Work instructions
Could you output the listing that follows exactly, without its images?

Material to process

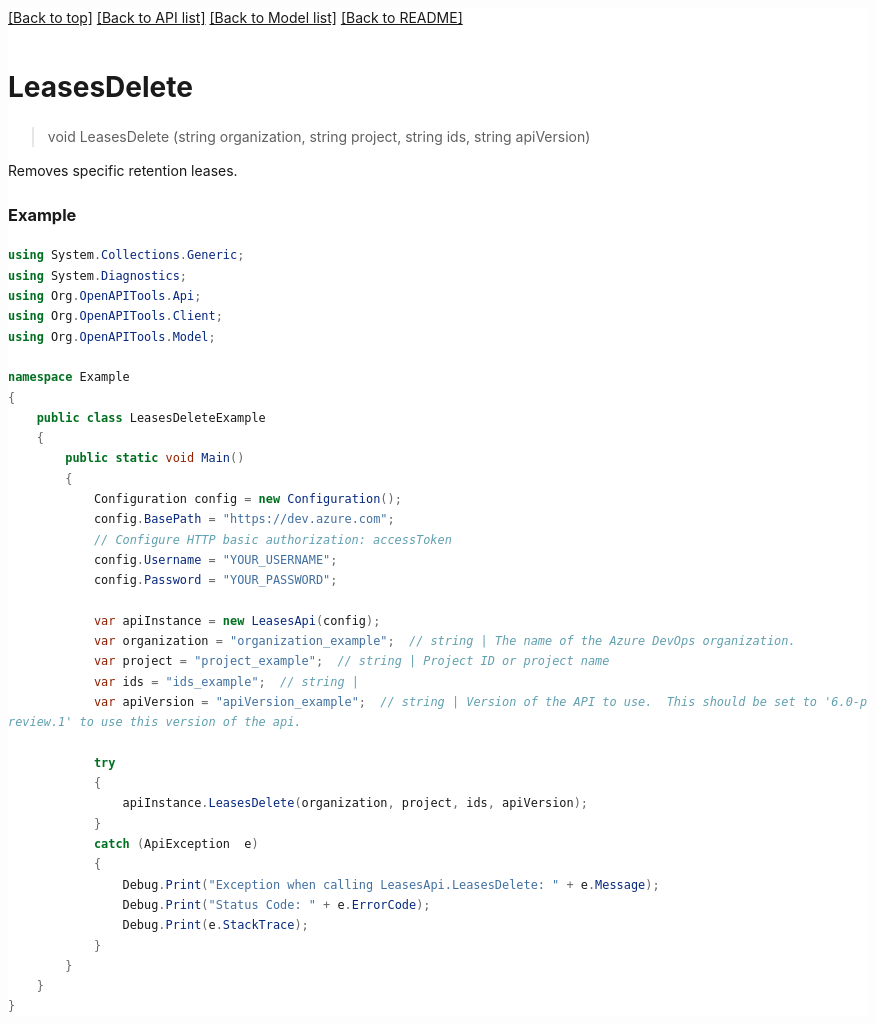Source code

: [[Back to top]](#) [[Back to API list]](../README.md#documentation-for-api-endpoints) [[Back to Model list]](../README.md#documentation-for-models) [[Back to README]](../README.md)

<a name="leasesdelete"></a>
# **LeasesDelete**
> void LeasesDelete (string organization, string project, string ids, string apiVersion)



Removes specific retention leases.

### Example
```csharp
using System.Collections.Generic;
using System.Diagnostics;
using Org.OpenAPITools.Api;
using Org.OpenAPITools.Client;
using Org.OpenAPITools.Model;

namespace Example
{
    public class LeasesDeleteExample
    {
        public static void Main()
        {
            Configuration config = new Configuration();
            config.BasePath = "https://dev.azure.com";
            // Configure HTTP basic authorization: accessToken
            config.Username = "YOUR_USERNAME";
            config.Password = "YOUR_PASSWORD";

            var apiInstance = new LeasesApi(config);
            var organization = "organization_example";  // string | The name of the Azure DevOps organization.
            var project = "project_example";  // string | Project ID or project name
            var ids = "ids_example";  // string | 
            var apiVersion = "apiVersion_example";  // string | Version of the API to use.  This should be set to '6.0-preview.1' to use this version of the api.

            try
            {
                apiInstance.LeasesDelete(organization, project, ids, apiVersion);
            }
            catch (ApiException  e)
            {
                Debug.Print("Exception when calling LeasesApi.LeasesDelete: " + e.Message);
                Debug.Print("Status Code: " + e.ErrorCode);
                Debug.Print(e.StackTrace);
            }
        }
    }
}
```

Result of this exercise
Source code

: [[Back to top]](#) [[Back to API list]](../README.md#documentation-for-api-endpoints) [[Back to Model list]](../README.md#documentation-for-models) [[Back to README]](../README.md)

<a name="leasesdelete"></a>
# **LeasesDelete**
> void LeasesDelete (string organization, string project, string ids, string apiVersion)



Removes specific retention leases.

### Example
```csharp
using System.Collections.Generic;
using System.Diagnostics;
using Org.OpenAPITools.Api;
using Org.OpenAPITools.Client;
using Org.OpenAPITools.Model;

namespace Example
{
    public class LeasesDeleteExample
    {
        public static void Main()
        {
            Configuration config = new Configuration();
            config.BasePath = "https://dev.azure.com";
            // Configure HTTP basic authorization: accessToken
            config.Username = "YOUR_USERNAME";
            config.Password = "YOUR_PASSWORD";

            var apiInstance = new LeasesApi(config);
            var organization = "organization_example";  // string | The name of the Azure DevOps organization.
            var project = "project_example";  // string | Project ID or project name
            var ids = "ids_example";  // string | 
            var apiVersion = "apiVersion_example";  // string | Version of the API to use.  This should be set to '6.0-preview.1' to use this version of the api.

            try
            {
                apiInstance.LeasesDelete(organization, project, ids, apiVersion);
            }
            catch (ApiException  e)
            {
                Debug.Print("Exception when calling LeasesApi.LeasesDelete: " + e.Message);
                Debug.Print("Status Code: " + e.ErrorCode);
                Debug.Print(e.StackTrace);
            }
        }
    }
}
```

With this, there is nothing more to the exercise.